The website, VapingRegulation.ca, has a page that allows you to choose from a set of pre-written letters to the health minister and premier that change depending on whether you check the box for “concerned citizen, concerned parent, concerned retailer, or citizen concerned about public policy.” This is the one from a “concerned citizen”:
Subject: Keep Ontario’s regulation of e-cigarettes strong Hon Eric Hoskins, Minister Ministry of Health and Long-Term Care 10th Floor, Hepburn Block 80 Grosvenor Street Toronto, Ontario M7A 2C4 Dear Hon. Minister Hoskins: As the Government of Ontario considers how to regulate the sale, advertising, and promotion of e-cigarettes, please do not create a separate set of standards that would allow e-cigarettes to be promoted, advertised, and sampled in stores. I believe it’s important that we hold all smoking-related products, whether tobacco or vapour, to the same high regulatory standards.

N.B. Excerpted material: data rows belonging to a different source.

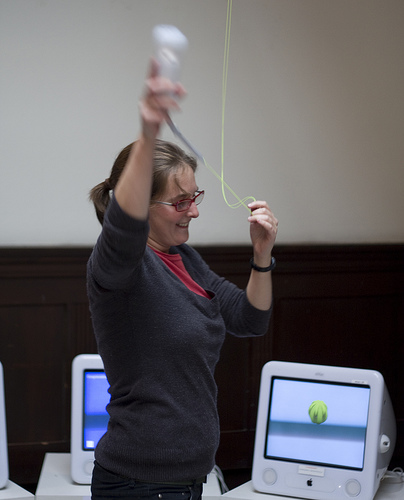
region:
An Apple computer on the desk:
[249, 356, 398, 498]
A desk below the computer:
[229, 460, 403, 497]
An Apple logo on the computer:
[305, 477, 311, 486]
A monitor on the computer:
[266, 371, 366, 467]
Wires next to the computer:
[385, 465, 402, 486]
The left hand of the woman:
[242, 198, 281, 241]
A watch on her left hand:
[249, 255, 276, 270]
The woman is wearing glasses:
[146, 191, 202, 207]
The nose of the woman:
[183, 199, 198, 218]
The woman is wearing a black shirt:
[83, 207, 267, 486]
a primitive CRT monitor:
[251, 360, 387, 499]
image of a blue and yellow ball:
[307, 397, 329, 426]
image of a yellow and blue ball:
[308, 397, 331, 422]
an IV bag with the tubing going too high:
[148, 0, 257, 214]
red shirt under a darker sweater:
[147, 243, 210, 297]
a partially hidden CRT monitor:
[69, 352, 111, 484]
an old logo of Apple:
[304, 476, 313, 490]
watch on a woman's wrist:
[250, 256, 276, 274]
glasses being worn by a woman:
[147, 184, 207, 211]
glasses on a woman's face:
[152, 186, 204, 210]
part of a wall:
[358, 317, 375, 333]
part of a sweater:
[161, 436, 174, 454]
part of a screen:
[306, 450, 313, 461]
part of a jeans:
[123, 481, 130, 489]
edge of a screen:
[262, 429, 269, 444]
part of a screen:
[81, 410, 89, 423]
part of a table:
[231, 484, 237, 496]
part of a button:
[349, 473, 357, 489]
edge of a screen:
[296, 394, 304, 406]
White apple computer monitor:
[244, 358, 398, 496]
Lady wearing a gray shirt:
[75, 106, 253, 477]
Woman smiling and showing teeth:
[70, 102, 274, 314]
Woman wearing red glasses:
[81, 158, 256, 271]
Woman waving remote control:
[101, 16, 283, 239]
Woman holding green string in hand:
[58, 23, 316, 316]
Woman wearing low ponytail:
[58, 22, 307, 358]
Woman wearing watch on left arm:
[40, 14, 321, 365]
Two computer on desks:
[9, 329, 400, 492]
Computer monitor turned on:
[226, 329, 397, 498]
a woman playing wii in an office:
[41, 13, 392, 493]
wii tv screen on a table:
[245, 337, 398, 494]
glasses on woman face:
[159, 171, 222, 224]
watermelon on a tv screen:
[303, 386, 329, 431]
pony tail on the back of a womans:
[75, 159, 130, 229]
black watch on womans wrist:
[243, 237, 286, 275]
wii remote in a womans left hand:
[136, 19, 275, 221]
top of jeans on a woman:
[93, 454, 240, 498]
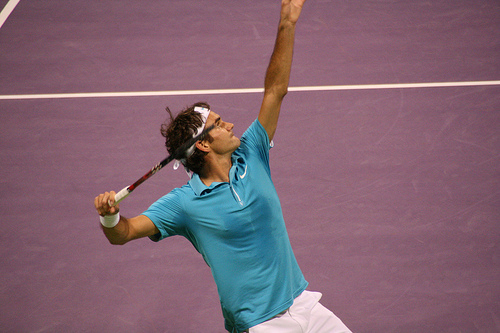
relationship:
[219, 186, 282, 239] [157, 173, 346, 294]
sweat on shirt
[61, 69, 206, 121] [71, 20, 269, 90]
line on court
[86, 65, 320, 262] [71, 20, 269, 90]
man on court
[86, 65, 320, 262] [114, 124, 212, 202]
man with racket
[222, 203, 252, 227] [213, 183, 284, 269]
stains on cloth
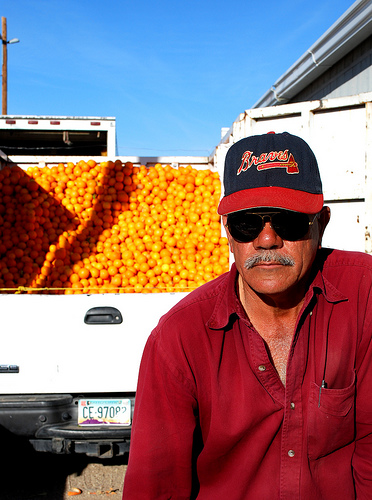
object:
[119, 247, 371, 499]
red shirt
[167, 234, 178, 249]
oranges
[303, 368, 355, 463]
pocket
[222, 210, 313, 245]
sunglasses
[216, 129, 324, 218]
baseball hat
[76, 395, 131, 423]
license plate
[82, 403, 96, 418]
ce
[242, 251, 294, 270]
mustache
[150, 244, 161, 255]
fruit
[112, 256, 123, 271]
fruits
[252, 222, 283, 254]
nose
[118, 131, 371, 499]
man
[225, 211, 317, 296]
man's face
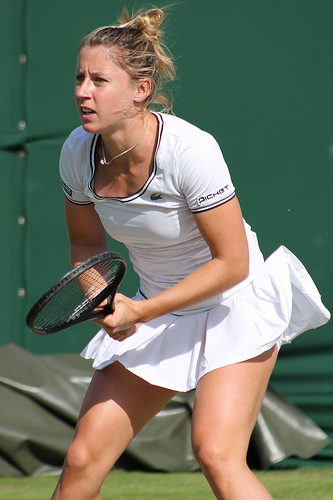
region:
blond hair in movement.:
[102, 9, 182, 71]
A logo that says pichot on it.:
[186, 178, 242, 220]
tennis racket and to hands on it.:
[13, 232, 154, 359]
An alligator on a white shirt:
[143, 182, 175, 208]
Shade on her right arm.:
[29, 111, 114, 282]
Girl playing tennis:
[7, 19, 252, 362]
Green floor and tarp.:
[286, 441, 327, 499]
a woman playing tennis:
[20, 4, 332, 498]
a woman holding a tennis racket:
[18, 3, 331, 495]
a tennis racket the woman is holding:
[19, 246, 140, 343]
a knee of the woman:
[62, 439, 92, 476]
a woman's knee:
[194, 440, 224, 478]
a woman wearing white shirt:
[19, 5, 332, 496]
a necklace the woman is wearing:
[90, 111, 150, 169]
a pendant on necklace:
[97, 157, 105, 166]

This will ensure that e-cigarettes and marketed and sold as a product for adults and don’t end up in the wrong hands of those who are underage. Please keep this in mind as you review the Smoke-Free Ontario Act. Sincerely, (Your name will appear here.) cc: Kathleen Wynne, Premier
While this initiative has all the earmarks of a tobacco industry effort, it may not be. In Canada, cigarette makers don’t have the political clout they do in the U.S., and they don’t typically engage in sneaky astroturfing like they do here. I emailed the press contact from the website and asked who funded the campaign, but haven’t received a response at the time the story was submitted. It will be updated if he responds.
The campaign’s press release says it’s “uniting stakeholders to caution the Premier and the Minister of Health and Long-Term Care about the risks of allowing the development of e-cigarette regulations that are inconsistent with the spirit of the Smoke-Free Ontario Act.” What stakeholders? Cigarette manufacturers and the stores that sell them? Oh, gotcha.